- [Written task A]: According to the steganalysis networks passage, why is the database shuffled at the start of each period? Answer in one to three sentences.
- [Written task B]: Carry on the steganalysis networks passage from where it stops.

-- Document passage follows --

Straight after the second convolution block, a PhaseSplit Module divides the residual image into 64 feature maps (a map = a stage), in the same way as rich models. Some interesting procedures have been used, such as (1) linking convolutions with fixed values in the preprocessing block, with a second convolution whose weights are learned; (2) a smart update of the parameters of batch normalization; (3) the use of “Filter Group Option”, which potentially builds sub-networks; (4) bagging on five cross-validations; (5) using the last five evaluations to give the average error of a network; (6) shuffling the database at the start of each period in order to have better behavior of batch normalization and help generalization; and (7) potentially the use of an ensemble of networks of the same type with a pooling of the outputs by majority vote. With such expertise, PNet beat the classic two-step machine learning approaches in non-SCA and SCA (Classifier set + GFR) scenarios.

The Xu-Net-Jpeg (Xu 2017) is much more attractive as the approach is slightly better than PNet and does not require a strong domain inspiration, as you do for PNet. Xu-Net-Jpeg is heavily inspired by ResNet (He et al. 2016), a well-established network in the machine learning community. ResNet allows the use of deeper networks, thanks to the use of shortcuts. In Xu-Net, the preprocessing block takes a de-quantized image (real values) as an input, convolves the image with 16 DCT bases (in the same way as the Zeng et al. network (Zeng et al. 2017, 2018)) then applies an absolute value, a truncation and a set of BN convolutions, ReLU, until obtaining a feature vector of dimension 384, which is given to a fully connected block. Note that “max pooling” or “average pooling” is replaced by convolutions. This network is really simple and in 2017 it was the most effective method. In general, the networks proposed by the machine learning community are often very competitive, with little specific knowledge of the steganalysis field to integrate into the topology of a network to obtain a very efficient network18.

-- Document passage concluded --
-- Given records follows --

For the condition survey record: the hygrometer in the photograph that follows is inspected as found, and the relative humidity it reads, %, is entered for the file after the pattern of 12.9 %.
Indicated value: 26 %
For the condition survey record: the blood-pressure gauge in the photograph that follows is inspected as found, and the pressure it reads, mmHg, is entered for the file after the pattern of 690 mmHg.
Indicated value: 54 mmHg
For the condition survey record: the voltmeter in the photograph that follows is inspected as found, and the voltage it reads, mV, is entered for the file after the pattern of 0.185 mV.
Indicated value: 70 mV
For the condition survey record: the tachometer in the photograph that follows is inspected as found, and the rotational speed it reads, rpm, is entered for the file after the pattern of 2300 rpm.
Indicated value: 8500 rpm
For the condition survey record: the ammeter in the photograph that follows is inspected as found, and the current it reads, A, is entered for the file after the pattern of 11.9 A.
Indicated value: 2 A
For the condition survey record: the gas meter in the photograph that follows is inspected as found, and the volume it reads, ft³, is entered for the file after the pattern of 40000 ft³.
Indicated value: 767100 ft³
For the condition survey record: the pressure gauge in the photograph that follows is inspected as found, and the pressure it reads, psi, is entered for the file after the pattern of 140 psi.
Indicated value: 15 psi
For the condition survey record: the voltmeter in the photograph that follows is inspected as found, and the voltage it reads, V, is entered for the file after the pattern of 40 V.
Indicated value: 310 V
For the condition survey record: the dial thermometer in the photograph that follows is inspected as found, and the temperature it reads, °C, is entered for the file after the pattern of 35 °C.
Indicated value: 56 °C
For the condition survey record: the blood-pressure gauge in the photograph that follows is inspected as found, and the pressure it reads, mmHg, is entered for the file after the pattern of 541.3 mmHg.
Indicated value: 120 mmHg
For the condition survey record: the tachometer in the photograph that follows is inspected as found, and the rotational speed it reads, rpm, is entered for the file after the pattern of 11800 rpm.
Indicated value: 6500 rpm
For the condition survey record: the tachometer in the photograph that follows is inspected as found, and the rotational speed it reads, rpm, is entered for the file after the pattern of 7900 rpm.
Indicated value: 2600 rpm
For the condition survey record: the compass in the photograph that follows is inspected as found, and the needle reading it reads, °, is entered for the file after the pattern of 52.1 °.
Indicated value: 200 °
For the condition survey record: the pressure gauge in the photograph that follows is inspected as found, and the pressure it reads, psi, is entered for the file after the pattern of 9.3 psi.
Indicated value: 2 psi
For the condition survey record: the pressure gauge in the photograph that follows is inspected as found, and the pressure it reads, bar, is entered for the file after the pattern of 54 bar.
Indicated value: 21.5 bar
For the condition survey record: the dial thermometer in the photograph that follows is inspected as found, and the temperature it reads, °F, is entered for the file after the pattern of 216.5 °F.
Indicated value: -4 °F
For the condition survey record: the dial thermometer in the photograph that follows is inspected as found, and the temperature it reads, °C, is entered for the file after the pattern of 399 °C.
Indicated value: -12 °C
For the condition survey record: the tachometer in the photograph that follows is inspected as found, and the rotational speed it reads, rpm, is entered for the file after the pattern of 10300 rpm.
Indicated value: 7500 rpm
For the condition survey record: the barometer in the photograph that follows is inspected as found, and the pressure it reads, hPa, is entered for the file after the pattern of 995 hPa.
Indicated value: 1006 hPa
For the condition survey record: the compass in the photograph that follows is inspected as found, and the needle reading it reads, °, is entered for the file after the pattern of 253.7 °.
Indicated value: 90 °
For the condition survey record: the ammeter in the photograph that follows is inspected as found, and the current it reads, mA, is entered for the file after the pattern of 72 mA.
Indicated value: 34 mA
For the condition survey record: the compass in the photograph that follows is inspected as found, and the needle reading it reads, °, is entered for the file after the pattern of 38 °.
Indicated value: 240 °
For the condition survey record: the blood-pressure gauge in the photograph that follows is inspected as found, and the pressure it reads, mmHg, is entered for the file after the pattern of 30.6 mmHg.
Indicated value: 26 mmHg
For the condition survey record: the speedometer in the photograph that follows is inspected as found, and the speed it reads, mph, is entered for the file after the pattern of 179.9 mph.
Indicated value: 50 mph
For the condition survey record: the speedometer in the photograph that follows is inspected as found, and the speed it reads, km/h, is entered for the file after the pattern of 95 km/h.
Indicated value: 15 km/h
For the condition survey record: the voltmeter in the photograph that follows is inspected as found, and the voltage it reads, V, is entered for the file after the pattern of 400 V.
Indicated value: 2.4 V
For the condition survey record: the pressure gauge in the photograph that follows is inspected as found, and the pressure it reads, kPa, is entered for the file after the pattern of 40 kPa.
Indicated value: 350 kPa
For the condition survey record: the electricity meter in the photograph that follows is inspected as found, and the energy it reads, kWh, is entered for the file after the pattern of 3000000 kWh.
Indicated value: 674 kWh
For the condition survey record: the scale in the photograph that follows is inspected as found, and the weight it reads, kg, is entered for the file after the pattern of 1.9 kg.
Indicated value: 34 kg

-- Given records concluded --

- [Answer section A]: The database is shuffled at the start of each period so that batch normalization behaves better and the network generalizes better.

- [Answer section B]:
In 2018, the state-of-the-art CNN for JPEG steganalysis (which can also be used for spatial steganalysis) was SRNet (Boroumand et al. 2019). Note that for the SRNet version, which knows about the selection channel (SCA), the modification probability by DCT coefficient is first re-expressed in the spatial domain by applying an inverse DCT, and by using the absolute values for the DCT base. The selection map obtained then enters the network and is convolved with each kernel (this first convolution is equivalent to the preprocessing block). Note that convolutions in this first block of this selection map are such that the kernels of the filters are modified to their absolute values. After passing the convolution, the feature maps are added with the square root of the previously convolved values of the selection map. Note that this idea goes back over what was presented in the SCA Ye-Net version (SCA-TLU-CNN) (Ye et al. 2017), with integration of adjacent information, and the recent proposal for steganalysis with awareness of the selection channel (SCA) in JPEG with Rich Models (Denemark et al. 2016), or the construction of the selection map, and more specifically, the quantity image19.

8.6. Current avenues of research

We finish this introductory chapter to steganalysis with a brief list of the open problems that seem to be the most interesting and the most important in this field.

8.6.1. The problem of Cover-Source mismatch

The first problem that we will describe is Cover-Source mismatch (CSM); this problem is actually a fairly general case in the field of statistical learning, where it is referred to as “generalization”. In practice, this is the mismatch between the learning base, on which the classifier is trained, and the test base on which we want to detect the presence of hidden information. The defining feature of steganalysis is double, compared to CSM. On the one hand, in steganalysis we want to detect very weak signals; on the other hand, we generally work with characteristics of (very) large dimensions. Together, these two features mean that the detection methods will be very sensitive to the learning bases and difficult to generalize.

A fairly exhaustive study concerning the evaluation of the factors leading to CSM was carried out in Giboulot et al. (2020), showing, for example, the major role of image processing. Unfortunately, there is no work to understand the root causes yet, and, as a result, it remains very difficult to overcome this problem.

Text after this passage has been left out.